Look at this. Just look at it. The land splitting open like a wound that never wants to heal, and right there in the gash… calla lilies. White as surrender flags in a war none of us are winning. That’s the whole damn joke, isn’t it? You go looking for the void, you walk down into the throat of something ancient and indifferent, and it hands you flowers.

A black-and-white photograph looking down a narrow coastal ravine in Big Sur, where two steep, vegetation-covered hillsides converge toward a distant shoreline of crashing white surf. In the foreground, a cluster of calla lilies glows bright white against dark, broad leaves.

Big Sur doesn’t care about my feelings. It never did. Henry Miller knew this. Kerouac found out the hard way, weeping into his jug wine in a cabin under the Bixby Bridge while the Pacific shrugged outside. The ocean here isn’t postcard blue. It’s gunmetal. It’s the sound of something enormous turning over in its sleep, and if you’re standing too close when it exhales, well, that’s on you.

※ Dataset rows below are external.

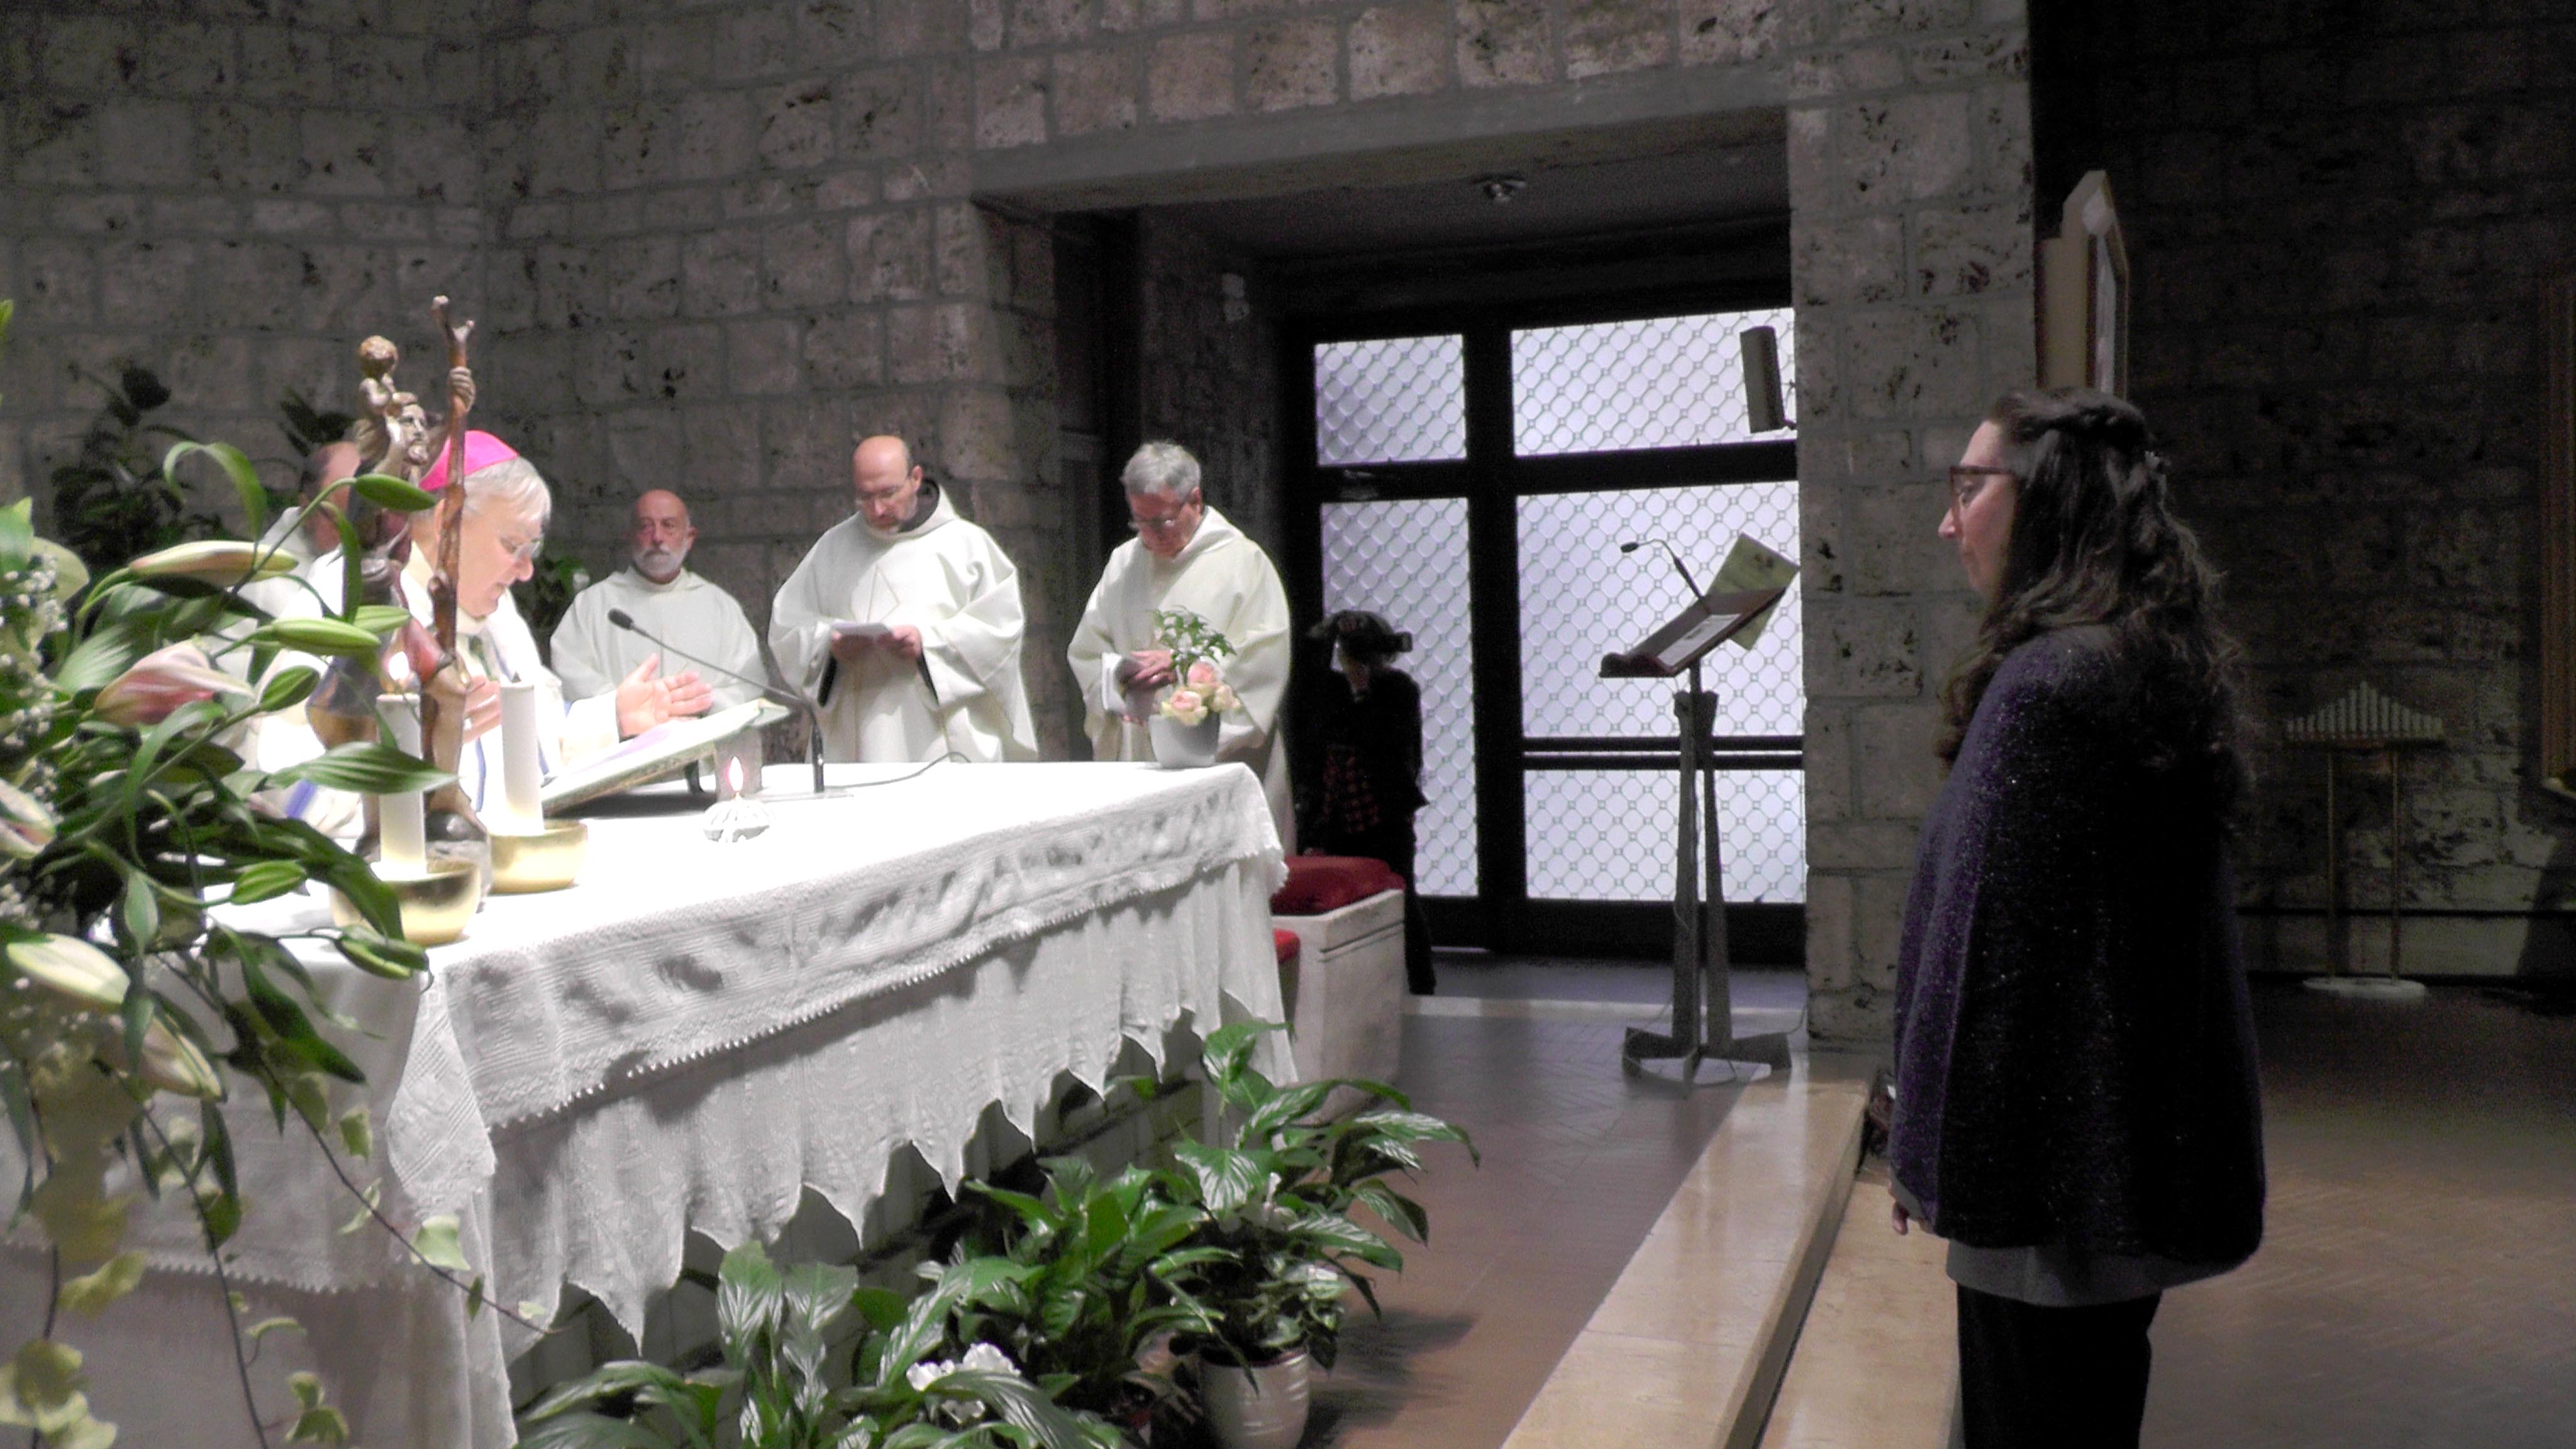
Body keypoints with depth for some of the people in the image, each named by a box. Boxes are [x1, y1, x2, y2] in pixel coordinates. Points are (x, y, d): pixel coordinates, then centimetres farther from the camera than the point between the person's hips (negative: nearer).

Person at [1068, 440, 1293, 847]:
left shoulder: (1243, 561, 1)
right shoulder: (1123, 563, 15)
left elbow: (1265, 657, -6)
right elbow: (1085, 652, 14)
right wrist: (1120, 672, -7)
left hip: (1221, 758, -3)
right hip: (1136, 759, 4)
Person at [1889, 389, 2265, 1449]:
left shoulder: (2044, 686, -21)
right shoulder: (2158, 669, 10)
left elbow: (1991, 948, -22)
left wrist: (1934, 1157, -13)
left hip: (2057, 1161, -10)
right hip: (2144, 1153, 10)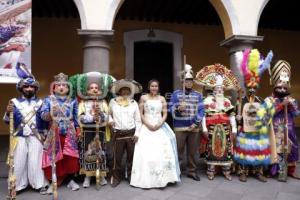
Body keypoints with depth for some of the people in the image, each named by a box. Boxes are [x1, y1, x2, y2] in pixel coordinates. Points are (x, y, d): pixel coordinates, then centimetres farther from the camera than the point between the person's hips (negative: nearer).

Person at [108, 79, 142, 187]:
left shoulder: (134, 103, 7)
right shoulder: (113, 102, 6)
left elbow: (138, 120, 7)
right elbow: (108, 113, 19)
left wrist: (137, 133, -1)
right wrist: (110, 120, -2)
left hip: (131, 133, 1)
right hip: (118, 133, -1)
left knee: (131, 155, 6)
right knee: (117, 156, 1)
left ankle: (131, 176, 23)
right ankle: (116, 177, 17)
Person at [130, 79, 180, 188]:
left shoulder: (162, 98, 9)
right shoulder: (143, 98, 4)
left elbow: (165, 114, 5)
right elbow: (140, 114, 0)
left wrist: (159, 124, -11)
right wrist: (148, 124, -12)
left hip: (160, 126, 2)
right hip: (147, 127, -2)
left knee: (163, 151, -7)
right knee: (146, 152, -7)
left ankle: (162, 177, 4)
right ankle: (147, 179, 2)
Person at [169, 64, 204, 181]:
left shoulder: (198, 95, 9)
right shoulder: (176, 94, 3)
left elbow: (201, 110, 2)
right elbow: (171, 109, -4)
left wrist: (196, 123, -9)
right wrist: (178, 109, -25)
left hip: (193, 127, 2)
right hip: (180, 127, -2)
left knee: (192, 151, 11)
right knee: (179, 150, 4)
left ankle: (192, 171, 24)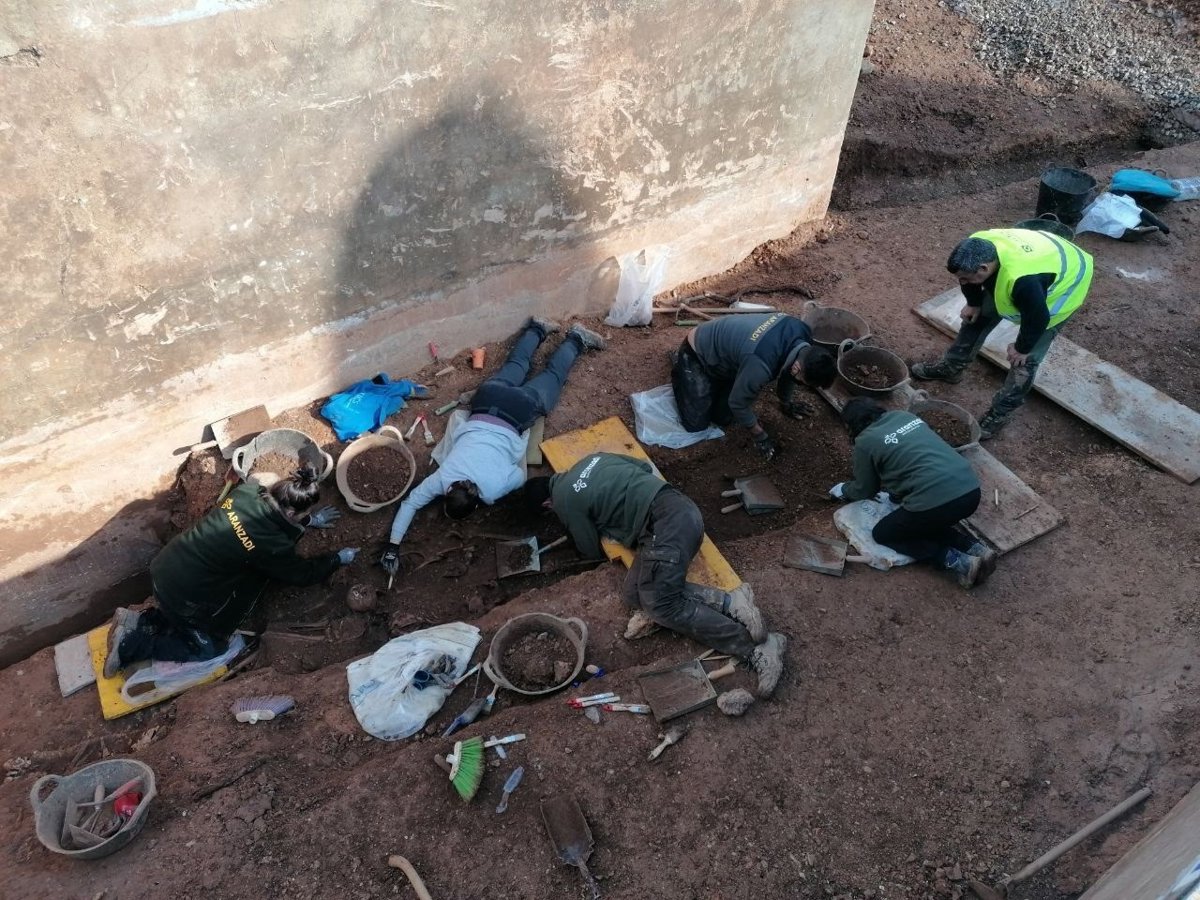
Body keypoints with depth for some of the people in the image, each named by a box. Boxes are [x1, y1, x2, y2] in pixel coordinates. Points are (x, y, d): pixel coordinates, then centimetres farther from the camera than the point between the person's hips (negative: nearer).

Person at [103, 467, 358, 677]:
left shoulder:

What I’ve given you here is the architecture of the thing. Two hills pressing in like bouncers at a door you’re not sure you even want to walk through. The sky doing that thing the sky does in Big Sur, not threatening, exactly, but making it abundantly clear that I am a temporary arrangement of matter and it is not. And those lilies… Glowing like they’ve got their own private arrangement with whatever runs this show. They don’t need sunlight. They don’t need me to admire them. They just stand there, absurdly alive, in all that darkness.